(Exercise objective):
Copy the records below exactly, but leave out any picture they contain.

(Data to process):

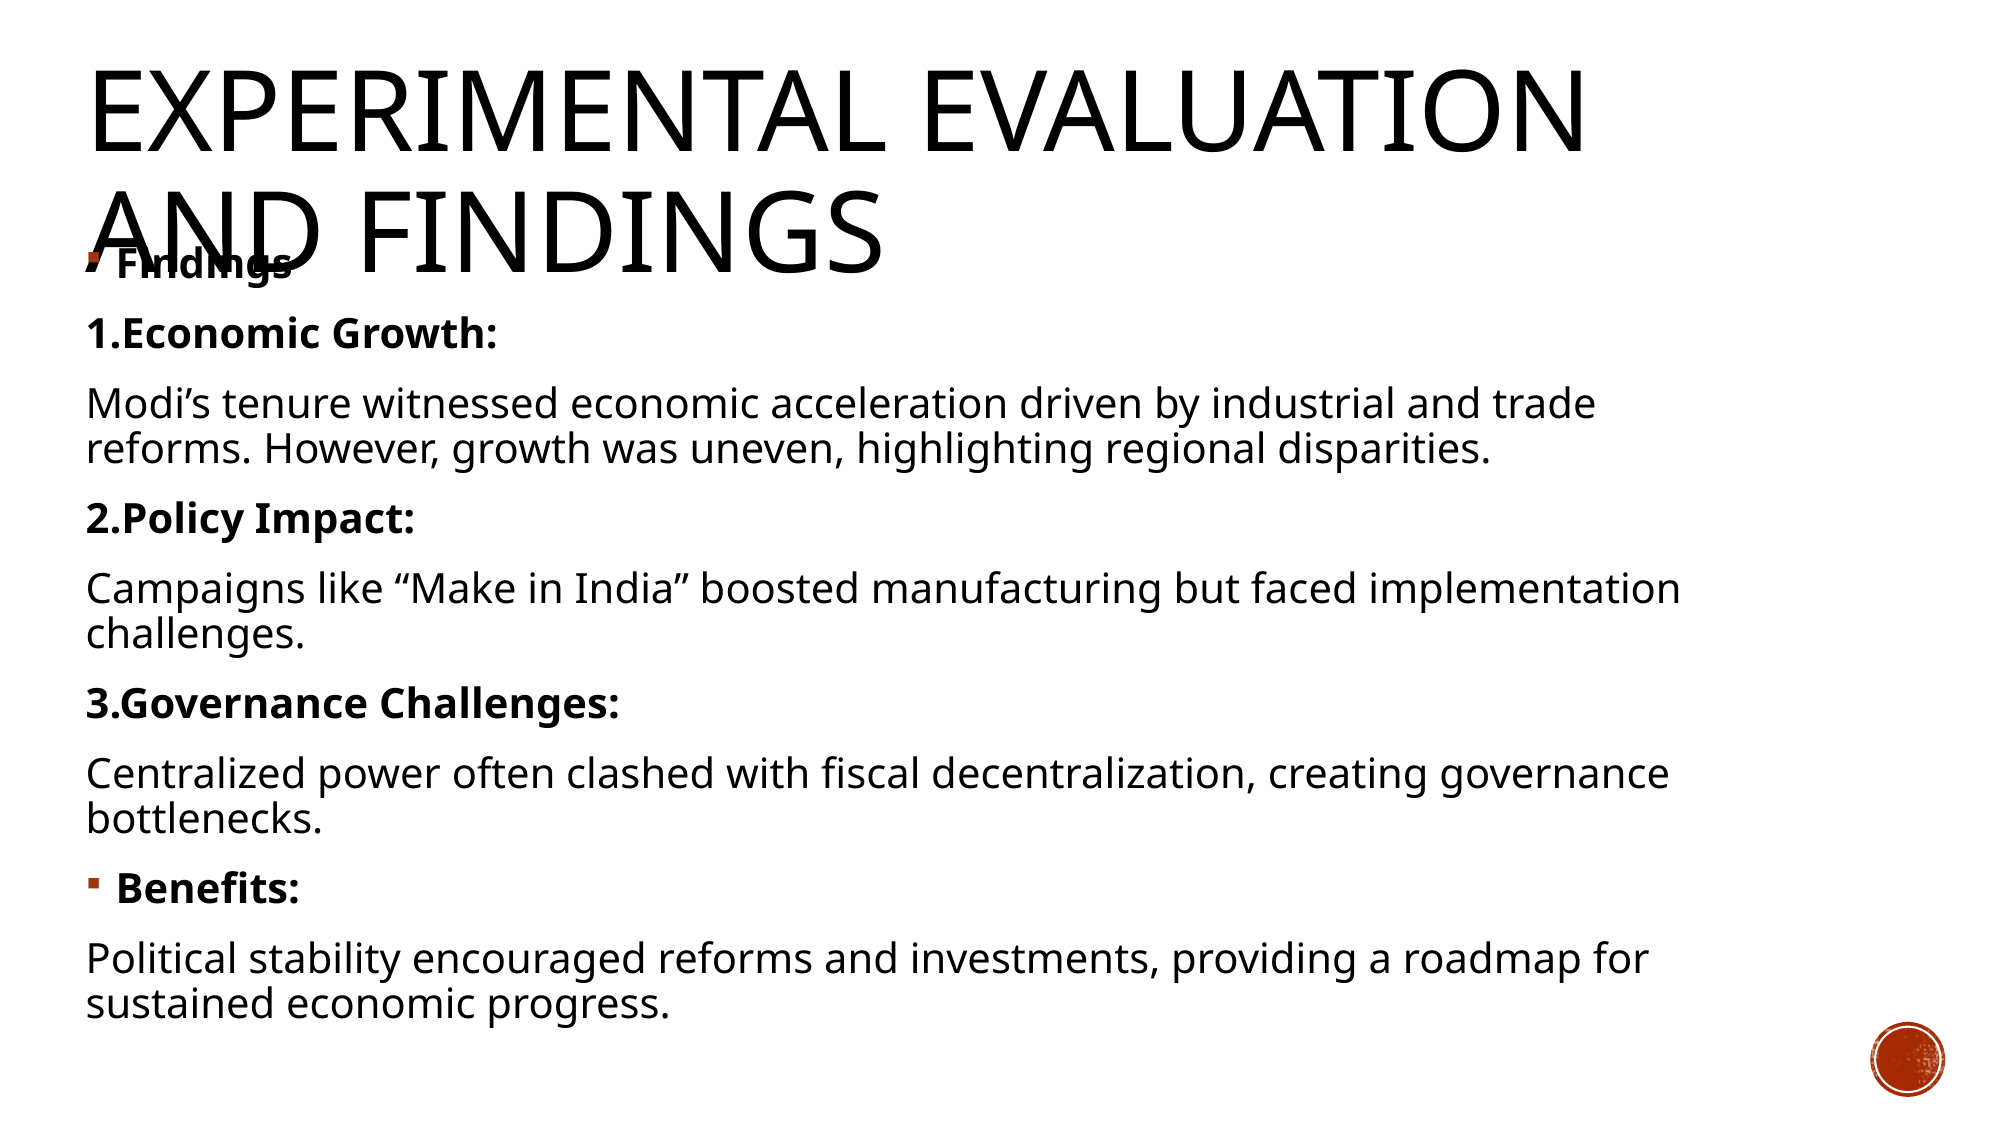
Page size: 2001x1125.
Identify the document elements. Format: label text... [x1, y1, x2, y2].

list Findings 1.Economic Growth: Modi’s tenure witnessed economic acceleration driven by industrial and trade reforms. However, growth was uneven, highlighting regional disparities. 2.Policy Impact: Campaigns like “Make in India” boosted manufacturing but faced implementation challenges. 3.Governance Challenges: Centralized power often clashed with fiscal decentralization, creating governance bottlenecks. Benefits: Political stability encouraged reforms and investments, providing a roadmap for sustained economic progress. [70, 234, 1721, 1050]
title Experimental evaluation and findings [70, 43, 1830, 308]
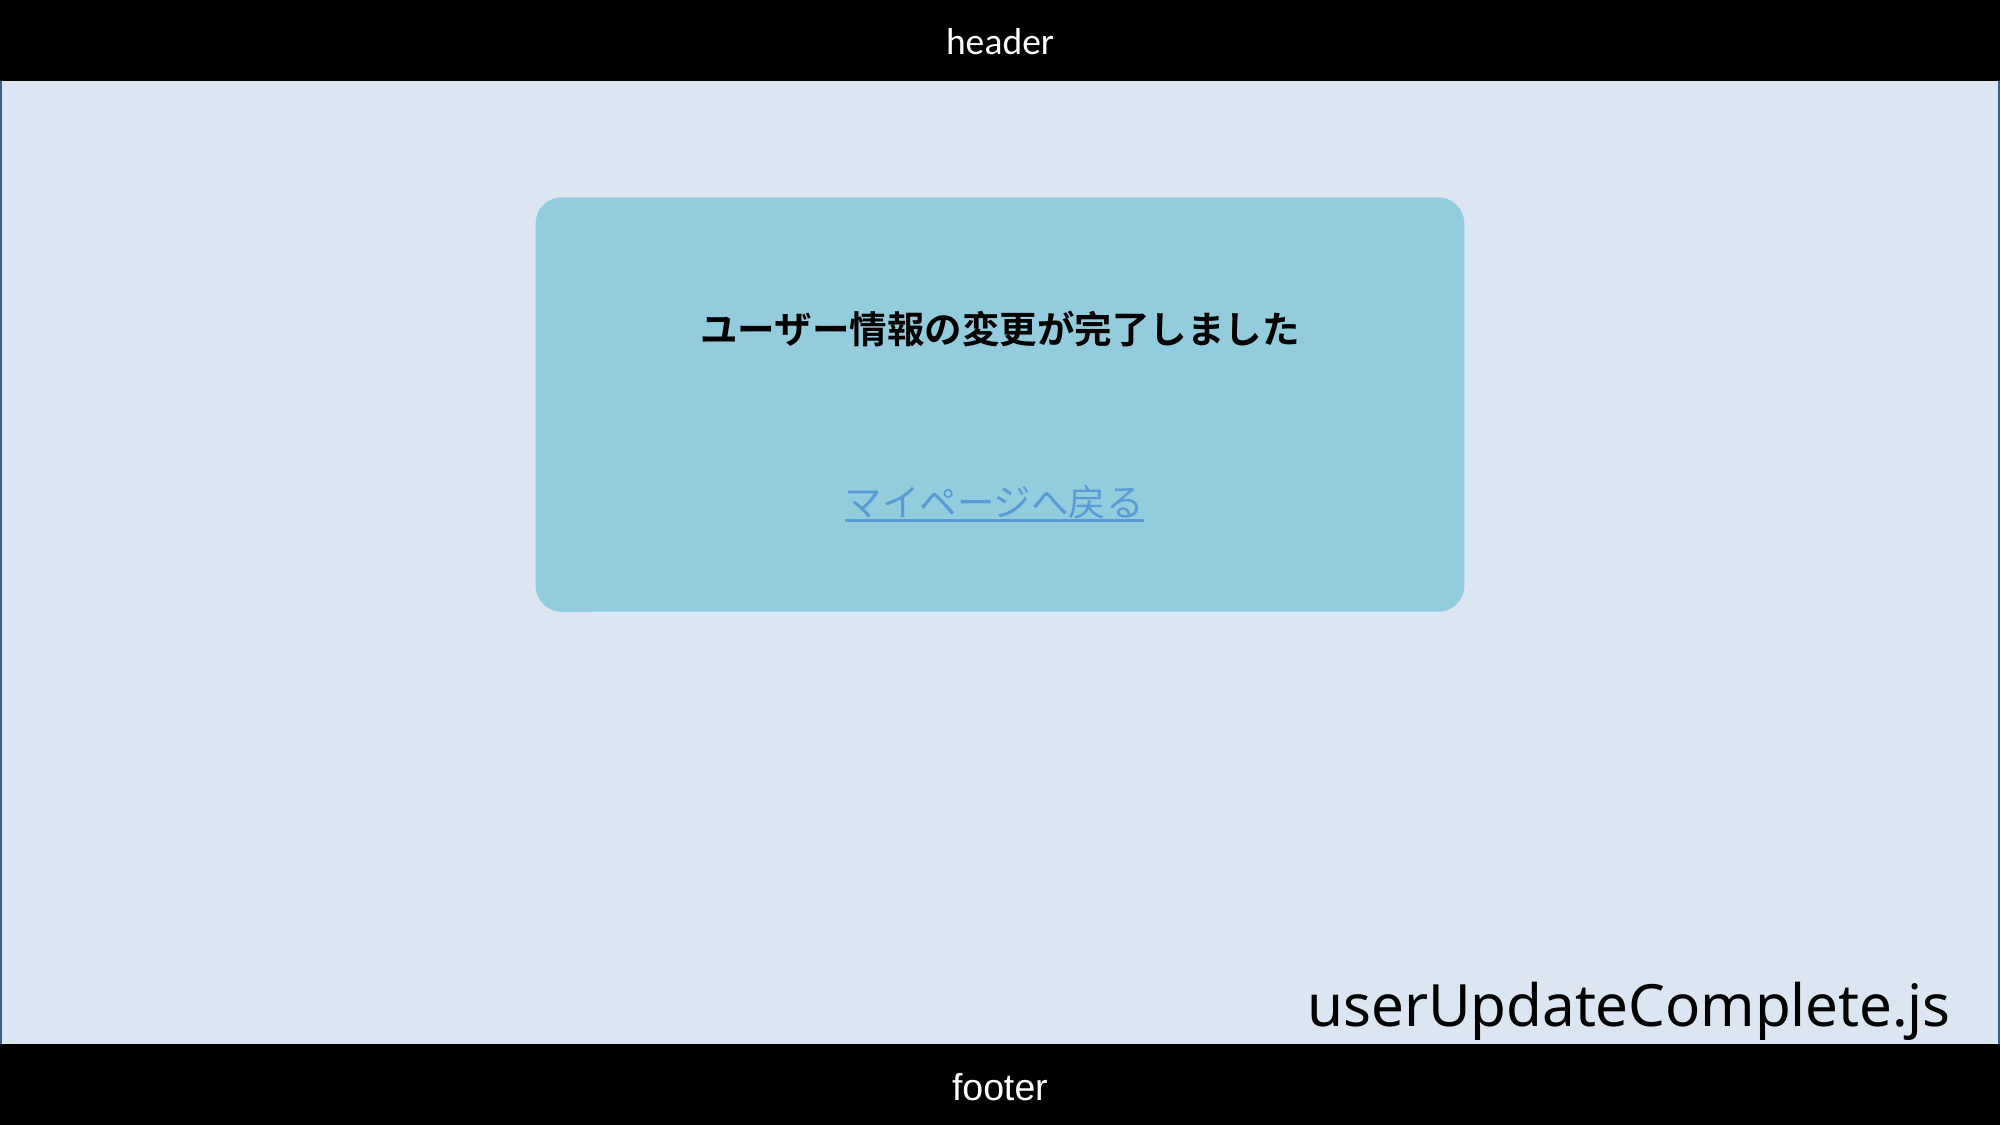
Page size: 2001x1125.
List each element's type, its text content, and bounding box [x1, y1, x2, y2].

(Your response):
Page size: 2001x1125.
Identify the document elements. Format: label text... [x1, y1, x2, y2].

list Findings 1.Economic Growth: Modi’s tenure witnessed economic acceleration driven by industrial and trade reforms. However, growth was uneven, highlighting regional disparities. 2.Policy Impact: Campaigns like “Make in India” boosted manufacturing but faced implementation challenges. 3.Governance Challenges: Centralized power often clashed with fiscal decentralization, creating governance bottlenecks. Benefits: Political stability encouraged reforms and investments, providing a roadmap for sustained economic progress. [70, 234, 1721, 1050]
title Experimental evaluation and findings [70, 43, 1830, 308]
Page size: 2001x1125.
List each element's type, its text content, and bounding box [x1, y1, x2, y2].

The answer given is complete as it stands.